There are myriad ways by which even a market supposedly healthy and robust with the presence of a sufficient number of unconnected players can be undermined all too suddenly. The tendency of firms to become too big (a condition that would naturally make them prone to fixing prices), form cartels and indulge in speculative activities necessitates regulatory intervention.
The US sub-prime mortgage crisis that escalated into a global financial meltdown in late 2000s exposed the perils of regulatory ineptitude/dishonesty at multiple levels, America's monetary authority Federal Reserve not excluded.
More recently, the multi-billion dollar trading loss suffered by JPMorgan Chase left few in doubt that financial regulation ought to be stronger (lest it would lead to the collapse of the financial markets and by extension, weakening of the real economy).

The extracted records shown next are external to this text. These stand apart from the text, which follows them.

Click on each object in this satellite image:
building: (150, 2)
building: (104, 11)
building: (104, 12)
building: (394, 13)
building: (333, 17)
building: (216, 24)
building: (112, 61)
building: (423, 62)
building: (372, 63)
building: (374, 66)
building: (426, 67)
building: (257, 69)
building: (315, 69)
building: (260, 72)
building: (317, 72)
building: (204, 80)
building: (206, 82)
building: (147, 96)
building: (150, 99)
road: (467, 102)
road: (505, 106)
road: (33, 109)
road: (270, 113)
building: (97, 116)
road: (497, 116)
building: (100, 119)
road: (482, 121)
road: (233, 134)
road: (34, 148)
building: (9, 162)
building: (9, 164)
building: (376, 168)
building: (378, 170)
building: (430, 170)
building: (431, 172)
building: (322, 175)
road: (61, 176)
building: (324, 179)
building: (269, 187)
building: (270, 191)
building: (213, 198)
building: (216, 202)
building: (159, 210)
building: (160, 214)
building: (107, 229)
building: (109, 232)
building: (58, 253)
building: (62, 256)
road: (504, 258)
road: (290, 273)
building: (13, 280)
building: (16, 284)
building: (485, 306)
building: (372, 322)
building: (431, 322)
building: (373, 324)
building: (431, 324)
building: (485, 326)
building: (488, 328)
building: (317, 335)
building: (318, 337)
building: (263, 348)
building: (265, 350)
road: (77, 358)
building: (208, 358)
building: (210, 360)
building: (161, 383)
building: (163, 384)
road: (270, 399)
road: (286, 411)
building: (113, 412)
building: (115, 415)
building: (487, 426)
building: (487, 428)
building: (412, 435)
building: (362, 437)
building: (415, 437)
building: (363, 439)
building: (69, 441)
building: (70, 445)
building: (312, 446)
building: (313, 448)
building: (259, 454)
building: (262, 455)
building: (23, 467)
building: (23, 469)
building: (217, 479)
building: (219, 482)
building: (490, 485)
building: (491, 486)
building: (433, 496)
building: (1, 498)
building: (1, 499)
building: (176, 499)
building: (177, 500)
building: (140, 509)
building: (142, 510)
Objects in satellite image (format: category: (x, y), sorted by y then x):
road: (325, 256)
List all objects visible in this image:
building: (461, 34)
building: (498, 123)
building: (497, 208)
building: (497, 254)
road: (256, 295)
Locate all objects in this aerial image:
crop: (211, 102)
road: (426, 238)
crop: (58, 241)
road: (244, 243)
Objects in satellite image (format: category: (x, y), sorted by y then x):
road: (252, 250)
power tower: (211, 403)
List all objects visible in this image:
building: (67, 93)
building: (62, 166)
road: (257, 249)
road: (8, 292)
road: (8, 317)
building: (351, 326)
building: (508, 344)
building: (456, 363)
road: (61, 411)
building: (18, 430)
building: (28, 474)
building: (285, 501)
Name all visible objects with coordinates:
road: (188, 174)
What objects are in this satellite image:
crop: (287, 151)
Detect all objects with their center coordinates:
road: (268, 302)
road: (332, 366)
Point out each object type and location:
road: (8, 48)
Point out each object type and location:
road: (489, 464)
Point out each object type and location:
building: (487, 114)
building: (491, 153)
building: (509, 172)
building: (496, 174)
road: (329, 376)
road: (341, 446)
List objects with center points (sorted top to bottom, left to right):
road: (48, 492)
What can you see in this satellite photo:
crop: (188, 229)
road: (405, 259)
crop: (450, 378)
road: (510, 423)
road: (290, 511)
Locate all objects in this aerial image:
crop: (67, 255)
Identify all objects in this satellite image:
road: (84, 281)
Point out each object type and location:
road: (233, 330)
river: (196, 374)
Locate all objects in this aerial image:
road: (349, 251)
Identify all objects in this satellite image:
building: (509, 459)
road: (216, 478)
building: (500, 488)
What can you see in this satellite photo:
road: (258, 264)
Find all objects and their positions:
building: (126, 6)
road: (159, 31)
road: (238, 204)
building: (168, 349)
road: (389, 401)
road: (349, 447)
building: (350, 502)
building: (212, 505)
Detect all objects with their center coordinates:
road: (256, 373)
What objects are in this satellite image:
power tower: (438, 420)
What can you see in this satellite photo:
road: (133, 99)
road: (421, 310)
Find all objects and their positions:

For an emerging market economy like India where a culture of regulation unfettered by the powers that be is yet to set in, a few assertive voices heard in recent years from some of our regulators have been noteworthy. While the Reserve Bank of India (RBI) managed to resist an orchestrated call to cut interest rates before it felt it was time to do so, the year 2012 belonged particularly to the Competition Commission of India (CCI). Incipient, the Commission has imposed demands (penalties) amounting to more than R7,000 crore on firms it says have employed anti-competitive practices (read cartels) or abused their dominant position in the market to the detriment of competition.